L’ipotesi che Leopardi abbia potuto unire nell’incipit del Passero Solitario questo viaggio alle due località potrebbe essere avvalorata proprio dalle stampe dei Lose, dato che nel frontespizio della loro opera i due tedeschi avevano posto la mappa del territorio brianzolo ispiratore delle immagini, sulla quale era indicato anche il percorso stradale da seguire per arrivare ai due luoghi raffigurati nelle stampe: il Campanone della Brianza e la valle del Passero Solitario. Questo, nel caso, sarebbe stato il percorso che Leopardi avrebbe eventualmente utilizzato per visitare i due luoghi, in quell’estate del 1825:
Fu dunque vero viaggio, questo di Leopardi Giacomo in Alta Brianza? E’ una domanda intrigante, per la quale al momento non si ha ancora risposta certa: sicuramente minimi sono gli indizi quelli che ho appena esposto, anche se personalmente amo pensare che sia davvero andata così; occorrerebbe però una ricerca storico-letteraria più oggettiva e accurata per avere altri riscontri, in particolare frugando a fondo tra le missive e gli appunti di Giacomo Leopardi e Vincenzo Monti.
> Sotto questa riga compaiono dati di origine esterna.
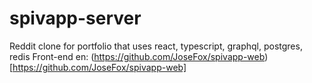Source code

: # spivapp-server
Reddit clone for portfolio that uses react, typescript, graphql, postgres, redis
Front-end en: (https://github.com/JoseFox/spivapp-web)[https://github.com/JoseFox/spivapp-web]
Purtroppo non ho tempo e possibilità di dedicarmi a questa affascinante ricerca storico-letteraria, proprio per questo motivo mi rivolgo tramite la vostra testata ai lettori che magari si sono interessati alla questione, auspicando come ho detto che qualche studente, innamorato al contempo di Leopardi e del territorio brianzolo, si cimenti in una ricerca diretta per verificare se questa suggestiva idea di un Giacomo Leopardi alla Valle dell’Oro civatese, per la scrittura del suo Passero Solitario, abbia un’oggettiva pretesa di verità.
Ringrazio di cuore per l’attenzione e saluto molto cordialmente.